CJD can affect more than one member of a family but this is rare. In these instances, the family are usually already aware that the disease has occurred in a relative.

Individuals affected by CJD usually succumb within 6 months of the onset of the disease, often through pneumonia. In only 10% of cases does the disease run a more prolonged course of 2-5 years, and in these cases, the first years may only involve loss of memory and some difficulty with complex tasks.

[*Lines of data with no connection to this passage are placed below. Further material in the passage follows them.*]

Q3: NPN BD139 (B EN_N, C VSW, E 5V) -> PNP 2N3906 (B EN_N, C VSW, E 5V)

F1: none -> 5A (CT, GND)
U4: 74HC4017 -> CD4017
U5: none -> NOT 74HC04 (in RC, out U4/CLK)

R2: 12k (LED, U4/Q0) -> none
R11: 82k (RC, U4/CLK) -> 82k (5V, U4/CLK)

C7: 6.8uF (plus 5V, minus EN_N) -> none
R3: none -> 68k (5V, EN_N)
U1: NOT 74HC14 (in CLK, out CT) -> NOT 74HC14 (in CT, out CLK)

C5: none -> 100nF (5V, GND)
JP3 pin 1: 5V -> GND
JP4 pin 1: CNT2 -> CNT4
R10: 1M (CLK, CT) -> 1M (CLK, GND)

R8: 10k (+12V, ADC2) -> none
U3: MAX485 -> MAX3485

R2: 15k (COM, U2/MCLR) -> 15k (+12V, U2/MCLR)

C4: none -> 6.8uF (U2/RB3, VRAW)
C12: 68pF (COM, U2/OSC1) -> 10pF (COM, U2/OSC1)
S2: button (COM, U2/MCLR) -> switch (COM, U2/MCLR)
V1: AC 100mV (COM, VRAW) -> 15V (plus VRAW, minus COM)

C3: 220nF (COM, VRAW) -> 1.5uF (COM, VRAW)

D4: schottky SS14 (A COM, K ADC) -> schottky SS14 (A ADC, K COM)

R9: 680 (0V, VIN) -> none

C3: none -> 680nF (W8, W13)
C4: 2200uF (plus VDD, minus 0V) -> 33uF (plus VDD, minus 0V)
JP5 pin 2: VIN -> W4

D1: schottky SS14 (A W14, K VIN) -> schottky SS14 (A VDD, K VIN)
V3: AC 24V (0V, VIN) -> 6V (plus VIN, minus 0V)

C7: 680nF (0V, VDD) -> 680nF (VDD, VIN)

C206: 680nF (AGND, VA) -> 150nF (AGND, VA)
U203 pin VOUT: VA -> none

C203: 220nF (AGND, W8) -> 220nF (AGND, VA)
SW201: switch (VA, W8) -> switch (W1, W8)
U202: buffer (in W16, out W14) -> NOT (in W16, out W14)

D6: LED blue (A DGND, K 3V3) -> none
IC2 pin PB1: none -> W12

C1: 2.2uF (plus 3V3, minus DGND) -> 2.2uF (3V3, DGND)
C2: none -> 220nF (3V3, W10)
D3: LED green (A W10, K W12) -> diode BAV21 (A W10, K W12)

The exact time of onset of the illness can be very difficult to determine. Often at first there are subtle lapses in memory for day-to-day events, although sometimes mood changes, in particular, loss of interest and withdrawal from involvement in social activities are apparent. Decline in ability at work for tasks that were previously simple is often noted. At this point, the illness may be passed off by friends, relatives, and doctors as mild depression. However, within a few weeks other features can quickly appear: a vague unsteadiness and hesitancy in walking, deteriorating vision, slight slurring and slowing of speech, and difficulties in holding everyday conversation. There is usually a rapid downhill course, with the development of incontinence of urine, jerky movements, shakiness, stiffness of limbs, and the loss of the ability to move or speak.

Mercifully, only in the very early stages are the patients aware of anything amiss, and usually complain of clumsiness, feeling muddled or blurring of eyesight. As the disease progresses they lose awareness of their surroundings and of their disabilities. Some of the agitation that may be seen is a reflex phenomenon rather than true distress, this is particularly the case in regards to the shakiness.

As already mentioned, many of the initial symptoms can be confused with a depressive illness, but the telling feature is usually the rapidity with which other signs appear. It must be emphasised that only in very rare instances does the presence of mild forgetfulness and vague unsteadiness herald the development of CJD.

Sadly, there is no known cure or treatment that can halt the progress of the disease. However there are many drugs which can be used to make the last weeks and months easier for the sufferer.